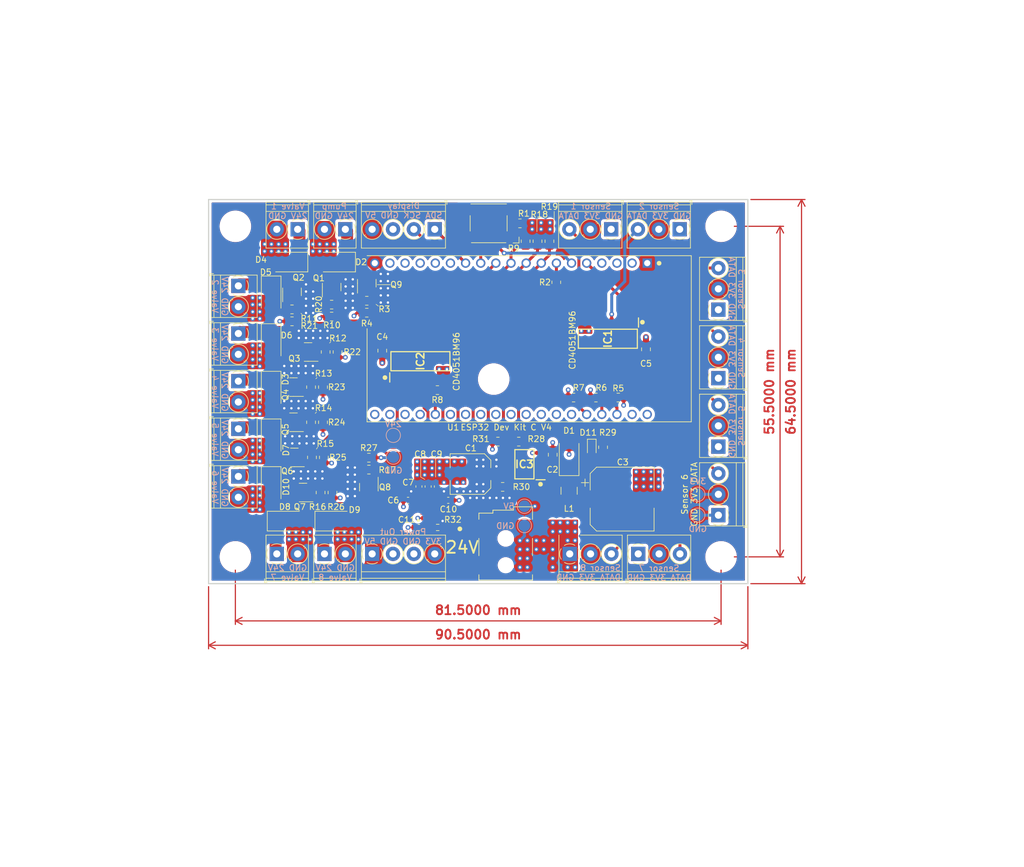
<source format=kicad_pcb>
(kicad_pcb (version 20211014) (generator pcbnew)

  (general
    (thickness 4.69)
  )

  (paper "A4")
  (layers
    (0 "F.Cu" signal)
    (1 "In1.Cu" signal)
    (2 "In2.Cu" signal)
    (31 "B.Cu" signal)
    (32 "B.Adhes" user "B.Adhesive")
    (33 "F.Adhes" user "F.Adhesive")
    (34 "B.Paste" user)
    (35 "F.Paste" user)
    (36 "B.SilkS" user "B.Silkscreen")
    (37 "F.SilkS" user "F.Silkscreen")
    (38 "B.Mask" user)
    (39 "F.Mask" user)
    (40 "Dwgs.User" user "User.Drawings")
    (41 "Cmts.User" user "User.Comments")
    (42 "Eco1.User" user "User.Eco1")
    (43 "Eco2.User" user "User.Eco2")
    (44 "Edge.Cuts" user)
    (45 "Margin" user)
    (46 "B.CrtYd" user "B.Courtyard")
    (47 "F.CrtYd" user "F.Courtyard")
    (48 "B.Fab" user)
    (49 "F.Fab" user)
    (50 "User.1" user)
    (51 "User.2" user)
    (52 "User.3" user)
    (53 "User.4" user)
    (54 "User.5" user)
    (55 "User.6" user)
    (56 "User.7" user)
    (57 "User.8" user)
    (58 "User.9" user)
  )

  (setup
    (stackup
      (layer "F.SilkS" (type "Top Silk Screen"))
      (layer "F.Paste" (type "Top Solder Paste"))
      (layer "F.Mask" (type "Top Solder Mask") (thickness 0.01))
      (layer "F.Cu" (type "copper") (thickness 0.035))
      (layer "dielectric 1" (type "core") (thickness 1.51) (material "FR4") (epsilon_r 4.5) (loss_tangent 0.02))
      (layer "In1.Cu" (type "copper") (thickness 0.035))
      (layer "dielectric 2" (type "prepreg") (thickness 1.51) (material "FR4") (epsilon_r 4.5) (loss_tangent 0.02))
      (layer "In2.Cu" (type "copper") (thickness 0.035))
      (layer "dielectric 3" (type "core") (thickness 1.51) (material "FR4") (epsilon_r 4.5) (loss_tangent 0.02))
      (layer "B.Cu" (type "copper") (thickness 0.035))
      (layer "B.Mask" (type "Bottom Solder Mask") (thickness 0.01))
      (layer "B.Paste" (type "Bottom Solder Paste"))
      (layer "B.SilkS" (type "Bottom Silk Screen"))
      (copper_finish "None")
      (dielectric_constraints no)
    )
    (pad_to_mask_clearance 0)
    (aux_axis_origin 58 128)
    (pcbplotparams
      (layerselection 0x00010fc_ffffffff)
      (disableapertmacros false)
      (usegerberextensions true)
      (usegerberattributes false)
      (usegerberadvancedattributes false)
      (creategerberjobfile false)
      (svguseinch false)
      (svgprecision 6)
      (excludeedgelayer true)
      (plotframeref false)
      (viasonmask false)
      (mode 1)
      (useauxorigin false)
      (hpglpennumber 1)
      (hpglpenspeed 20)
      (hpglpendiameter 15.000000)
      (dxfpolygonmode true)
      (dxfimperialunits true)
      (dxfusepcbnewfont true)
      (psnegative false)
      (psa4output false)
      (plotreference true)
      (plotvalue false)
      (plotinvisibletext false)
      (sketchpadsonfab false)
      (subtractmaskfromsilk true)
      (outputformat 1)
      (mirror false)
      (drillshape 0)
      (scaleselection 1)
      (outputdirectory "Gerber/")
    )
  )

  (net 0 "")
  (net 1 "3V3")
  (net 2 "5V")
  (net 3 "Net-(D2-Pad1)")
  (net 4 "GND")
  (net 5 "Net-(R1-Pad1)")
  (net 6 "Y4.2")
  (net 7 "Y6.2")
  (net 8 "unconnected-(U1-Pad2)")
  (net 9 "unconnected-(U1-Pad15)")
  (net 10 "unconnected-(U1-Pad16)")
  (net 11 "unconnected-(U1-Pad17)")
  (net 12 "unconnected-(U1-Pad18)")
  (net 13 "unconnected-(U1-Pad25)")
  (net 14 "unconnected-(U1-Pad27)")
  (net 15 "unconnected-(U1-Pad28)")
  (net 16 "unconnected-(U1-Pad29)")
  (net 17 "unconnected-(U1-Pad30)")
  (net 18 "unconnected-(U1-Pad31)")
  (net 19 "unconnected-(U1-Pad36)")
  (net 20 "unconnected-(U1-Pad37)")
  (net 21 "unconnected-(U1-Pad38)")
  (net 22 "Y7.2")
  (net 23 "Y5.2")
  (net 24 "Net-(D3-Pad1)")
  (net 25 "IO22")
  (net 26 "IO1")
  (net 27 "IO3")
  (net 28 "Y3.2")
  (net 29 "Y0.2")
  (net 30 "Y1.2")
  (net 31 "Y2.2")
  (net 32 "Net-(D4-Pad1)")
  (net 33 "Net-(D5-Pad1)")
  (net 34 "Net-(D6-Pad1)")
  (net 35 "Net-(D7-Pad1)")
  (net 36 "Net-(D8-Pad1)")
  (net 37 "Net-(D9-Pad1)")
  (net 38 "Net-(D10-Pad1)")
  (net 39 "Net-(Q3-Pad1)")
  (net 40 "Y4")
  (net 41 "Y6")
  (net 42 "Y7")
  (net 43 "unconnected-(U1-Pad3)")
  (net 44 "Net-(Q1-Pad1)")
  (net 45 "/TC")
  (net 46 "unconnected-(U1-Pad35)")
  (net 47 "unconnected-(U1-Pad21)")
  (net 48 "Net-(Q2-Pad1)")
  (net 49 "Y5")
  (net 50 "Net-(Q4-Pad1)")
  (net 51 "Net-(Q5-Pad1)")
  (net 52 "Net-(Q6-Pad1)")
  (net 53 "Net-(Q7-Pad1)")
  (net 54 "Net-(Q8-Pad1)")
  (net 55 "Net-(Q9-Pad1)")
  (net 56 "24V")
  (net 57 "IO2")
  (net 58 "IO33")
  (net 59 "IO25")
  (net 60 "IO26")
  (net 61 "Y3")
  (net 62 "Y0")
  (net 63 "Y1")
  (net 64 "Y2")
  (net 65 "IO12")
  (net 66 "IO14")
  (net 67 "IO27")
  (net 68 "/SWE")
  (net 69 "/LED")
  (net 70 "/SWC")
  (net 71 "/CII")
  (net 72 "IO32")
  (net 73 "unconnected-(U1-Pad33)")
  (net 74 "IO35")
  (net 75 "unconnected-(U1-Pad4)")
  (net 76 "IO34")
  (net 77 "unconnected-(U1-Pad32)")
  (net 78 "Net-(C11-Pad1)")
  (net 79 "unconnected-(IC4-Pad3)")
  (net 80 "unconnected-(IC4-Pad5)")
  (net 81 "24V*")
  (net 82 "Net-(IC4-Pad4)")

  (footprint "Resistor_SMD:R_0805_2012Metric" (layer "F.Cu") (at 84.55 80.5))

  (footprint "Resistor_SMD:R_0805_2012Metric" (layer "F.Cu") (at 77.2 95 90))

  (footprint "PersonalLibrary:CUI_PJ-002BH-SMT-TR" (layer "F.Cu") (at 102.1575 118.8 90))

  (footprint "TerminalBlock_Phoenix:TerminalBlock_Phoenix_PT-1,5-3-3.5-H_1x03_P3.50mm_Horizontal" (layer "F.Cu") (at 118.6 123))

  (footprint "SamacSys_Parts:SOIC127P600X175-16N" (layer "F.Cu") (at 93.55 90.65 90))

  (footprint "Resistor_SMD:R_0805_2012Metric" (layer "F.Cu") (at 123 96.75))

  (footprint "Resistor_SMD:R_0805_2012Metric" (layer "F.Cu") (at 126.75 96.75 180))

  (footprint "TerminalBlock_Phoenix:TerminalBlock_Phoenix_PT-1,5-2-3.5-H_1x02_P3.50mm_Horizontal" (layer "F.Cu") (at 69.45 123))

  (footprint "Resistor_SMD:R_0805_2012Metric" (layer "F.Cu") (at 113.2 70.5 -90))

  (footprint "Resistor_SMD:R_0805_2012Metric" (layer "F.Cu") (at 77.35 106.8 90))

  (footprint "TerminalBlock_Phoenix:TerminalBlock_Phoenix_PT-1,5-3-3.5-H_1x03_P3.50mm_Horizontal" (layer "F.Cu") (at 125.55 68.5 180))

  (footprint "TerminalBlock_Phoenix:TerminalBlock_Phoenix_PT-1,5-2-3.5-H_1x02_P3.50mm_Horizontal" (layer "F.Cu") (at 63 94 -90))

  (footprint "Resistor_SMD:R_0603_1608Metric" (layer "F.Cu") (at 96.4475 118.56 180))

  (footprint "MountingHole:MountingHole_4.3mm_M4" (layer "F.Cu") (at 144 123.5))

  (footprint "TerminalBlock_Phoenix:TerminalBlock_Phoenix_PT-1,5-4-3.5-H_1x04_P3.50mm_Horizontal" (layer "F.Cu") (at 95.95 68.5 180))

  (footprint "MountingHole:MountingHole_4.3mm_M4" (layer "F.Cu") (at 62.5 123.5))

  (footprint "Resistor_SMD:R_0805_2012Metric" (layer "F.Cu") (at 76.8 112.7 90))

  (footprint "SamacSys_Parts:SOIC127P600X175-8N" (layer "F.Cu") (at 111 107.95 180))

  (footprint "Package_TO_SOT_SMD:SOT-23" (layer "F.Cu") (at 72 79 90))

  (footprint "Capacitor_SMD:C_0805_2012Metric" (layer "F.Cu") (at 131.4 88.65 -90))

  (footprint "TerminalBlock_Phoenix:TerminalBlock_Phoenix_PT-1,5-3-3.5-H_1x03_P3.50mm_Horizontal" (layer "F.Cu") (at 143.55 82 90))

  (footprint "Resistor_SMD:R_0805_2012Metric" (layer "F.Cu") (at 84.9 106.85 180))

  (footprint "TerminalBlock_Phoenix:TerminalBlock_Phoenix_PT-1,5-3-3.5-H_1x03_P3.50mm_Horizontal" (layer "F.Cu") (at 137.05 68.5 180))

  (footprint "Inductor_SMD:L_1210_3225Metric" (layer "F.Cu") (at 118.5 112.4 90))

  (footprint "Diode_SMD:D_SMA" (layer "F.Cu") (at 68.5 111.75 -90))

  (footprint "TerminalBlock_Phoenix:TerminalBlock_Phoenix_PT-1,5-2-3.5-H_1x02_P3.50mm_Horizontal" (layer "F.Cu") (at 77.45 123))

  (footprint "Resistor_SMD:R_0805_2012Metric" (layer "F.Cu") (at 75.2 100.9 90))

  (footprint "Capacitor_SMD:C_0603_1608Metric" (layer "F.Cu") (at 93.2975 118.56 180))

  (footprint "Resistor_SMD:R_0805_2012Metric" (layer "F.Cu") (at 77.2 100.9 90))

  (footprint "SamacSys_Parts:SON50P300X300X80-11N" (layer "F.Cu") (at 94.85 115.5 90))

  (footprint "Diode_SMD:D_SMA" (layer "F.Cu") (at 79.25 117.5))

  (footprint "Package_TO_SOT_SMD:SOT-23" (layer "F.Cu") (at 72.25 100.9 180))

  (footprint "Resistor_SMD:R_0805_2012Metric" (layer "F.Cu") (at 115.2 70.5 -90))

  (footprint "PersonalLibrary:MODULE_ESP32-DEVKITC-32D" (layer "F.Cu") (at 111.85 86.8775 -90))

  (footprint "SamacSys_Parts:SOIC127P600X175-16N" (layer "F.Cu") (at 125 86.8775 -90))

  (footprint "PersonalLibrary:SW_SPST_Omron_B3FS-100xP_3D" (layer "F.Cu") (at 105 67.5 180))

  (footprint "Capacitor_SMD:C_0603_1608Metric" (layer "F.Cu") (at 91.4725 114.01 180))

  (footprint "Capacitor_SMD:C_0603_1608Metric" (layer "F.Cu") (at 94.8475 111.685 90))

  (footprint "Package_TO_SOT_SMD:SOT-23" (layer "F.Cu") (at 72.4 106.8 180))

  (footprint "Diode_SMD:D_SMA" (layer "F.Cu") (at 118.5 106.45 90))

  (footprint "TerminalBlock_Phoenix:TerminalBlock_Phoenix_PT-1,5-3-3.5-H_1x03_P3.50mm_Horizontal" (layer "F.Cu") (at 143.55 105 90))

  (footprint "Package_TO_SOT_SMD:SOT-23" (layer "F.Cu") (at 74.7 89.1 180))

  (footprint "Package_TO_SOT_SMD:SOT-23" (layer "F.Cu")
    (tedit 5FA16958) (tstamp 71d77c34-62c6-4590-947d-7e4b60327b65)
    (at 84.9 111.8 -90)
    (descr "SOT, 3 Pin (https://www.jedec.org/system/files/docs/to-236h.pdf variant AB), generated with kicad-footprint-generator ipc_gullwing_generator.py")
    (tags "SOT TO_SOT_SMD")
    (property "LCSC" "C20917")
    (property "Sheetfile" "PCB_Layout_MOSFET.kicad_sch")
    (property "Sheetname" "")
    (path "/f82e217a-9023-4d76-844d-d33e3aa567ba")
    (attr smd)
    (fp_text reference "Q8" (at 0 -2.7 180) (layer "F.SilkS")
      (effects (font (size 1 1) (thickness 0.15)))
      (tstamp 3c4c1116-f96a-4c96-9ae8-f94e444fd47a)
    )
    (fp_text value "AO3400A" (at 0 2.4 90) (layer "F.Fab")
      (effects (font (size 1 1) (thickness 0.15)))
      (tstamp 7134f0e7-4867-4617-b970-a95d472f2379)
    )
    (fp_text user "${REFERENCE}" (at 0 0 90) (layer "F.Fab")
      (effects (font (size 0.32 0.32) (thickness 0.05)))
      (tstamp 734225a9-c121-4b08-8c6d-3a2e329f37c7)
    )
    (fp_line (start 0 -1.56) (end -1.675 -1.56) (layer "F.SilkS") (width 0.12) (tstamp 3ad1de4c-8408-4027-ad9c-3fd5c92fe0b8))
    (fp_line (start 0 1.56) (end -0.65 1.56) (layer "F.SilkS") (width 0.12) (tstamp 444ffcd1-454f-47c9-ab30-84d74ca0e7bc))
    (fp_line (start 0 -1.56) (end 0.65 -1.56) (layer "F.SilkS") (width 0.12) (tstamp 8814f97e-9379-4b31-88e8-e99a8be1cfd6))
    (fp_line (start 0 1.56) (end 0.65 1.56) (layer "F.SilkS") (width 0.12) (tstamp ced83566-388d-4f99-be31-41bdc857545a))
    (fp_line (start -1.92 -1.7) (end -1.92 1.7) (layer "F.CrtYd") (width 0.05) (tstamp 2460893c-a3af-4899-95e1-0e398bf3d855))
    (fp_line (start 1.92 1.7) (end 1.92 -1.7) (layer "F.CrtYd") (width 0.05) (tstamp 555676bc-3e83-423e-8349-efadfa43bfbc))
    (fp_line (start 1.92 -1.7) (end -1.92 -1.7) (layer "F.CrtYd") (width 0.05) (tstamp eb62b58d-3523-4db2-a00c-61422a192228))
    (fp_line (start -1.92 1.7) (end 1.92 1.7) (layer "F.CrtYd") (width 0.05) (tstamp ff345bfc-8c05-4e46-961e-8caa14b354df))
    (fp_line (start 0.65 -1.45) (end 0.65 1.45) (layer "F.Fab") (width 0.1) (tstamp 4aa6fc9f-d2ac-435f-8408-092c94eb96e1))
    (fp_line (start -0.65 1.45) (end -0.65 -1.125) (layer "F.Fab") (width 0.1) (tstamp a044e21d-edf5-4199-9c94-8aa40ba0be53))
    (fp_line (start 0.65 1.45) (end -0.65 1.45) (layer "F.Fab") (width 0.1) (tstamp a65c7c71-5939-429e-8860-30e0f5c0e40e))
    (fp_line (start -0.65 -1.125) (end -0.325 -1.45) (layer "F.Fab") (width 0.1) (tstamp bc51a487-ee65-4c52-a5fb-d5639f6993a4))
    (fp_line (start -0.325 -1.45) (end 0.65 -1.45) (layer "F.Fab") (width 0.1) (tstamp e3546ea2-d783-404b-9c74-9a3164f75f0b))
    (pad "1" smd roundrect (at -0.9375 -0.95 270) (size 1.475 0.6) (layers "F.Cu" "F.Paste" "F.Mask") (roundrect_rratio 0.25)
      (net 54 "Net-(Q8-Pad1)") (pinfunction "G") (pintype "input") (tstamp 5bfdaacb-b45f-4821-a156-0c5a2fa413a5))
    (pad "2" smd roundrect (at -0.9375 0.95 270) (size 1.475 0.6) (layers "F.Cu" "F.Paste" "F.Mask") (roundrect_rratio 0.25)
      (net 56 "24V") (pinfunction "S") (pintype "passive") (tstamp 395790cd-a9a6-4c31-8836-1df05321448d))
    (pad "3" smd roundrect (at 0.9375 0 270) (size 1.475 0.6) (layers "F.Cu" "F.Paste" "F.Mask") (roundrect_rratio 0.25)
      (net 37 "Net-(D9-Pad1)") (pinfunction "D") (pintype "passive") (tstamp 2805150f-603c-4ecc-a821-601102df5318))
    (model "${KICA
... [1700464 chars truncated]
</source>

+ + + + + + +

What the task requires
Could you repeat exactly the lines in the listing above from the one with "76.8 112.7 90))" down to the one with "75.2 100.9 90))"? Include both of those lines.

Reply
  (footprint "Resistor_SMD:R_0805_2012Metric" (layer "F.Cu") (at 76.8 112.7 90))

  (footprint "SamacSys_Parts:SOIC127P600X175-8N" (layer "F.Cu") (at 111 107.95 180))

  (footprint "Package_TO_SOT_SMD:SOT-23" (layer "F.Cu") (at 72 79 90))

  (footprint "Capacitor_SMD:C_0805_2012Metric" (layer "F.Cu") (at 131.4 88.65 -90))

  (footprint "TerminalBlock_Phoenix:TerminalBlock_Phoenix_PT-1,5-3-3.5-H_1x03_P3.50mm_Horizontal" (layer "F.Cu") (at 143.55 82 90))

  (footprint "Resistor_SMD:R_0805_2012Metric" (layer "F.Cu") (at 84.9 106.85 180))

  (footprint "TerminalBlock_Phoenix:TerminalBlock_Phoenix_PT-1,5-3-3.5-H_1x03_P3.50mm_Horizontal" (layer "F.Cu") (at 137.05 68.5 180))

  (footprint "Inductor_SMD:L_1210_3225Metric" (layer "F.Cu") (at 118.5 112.4 90))

  (footprint "Diode_SMD:D_SMA" (layer "F.Cu") (at 68.5 111.75 -90))

  (footprint "TerminalBlock_Phoenix:TerminalBlock_Phoenix_PT-1,5-2-3.5-H_1x02_P3.50mm_Horizontal" (layer "F.Cu") (at 77.45 123))

  (footprint "Resistor_SMD:R_0805_2012Metric" (layer "F.Cu") (at 75.2 100.9 90))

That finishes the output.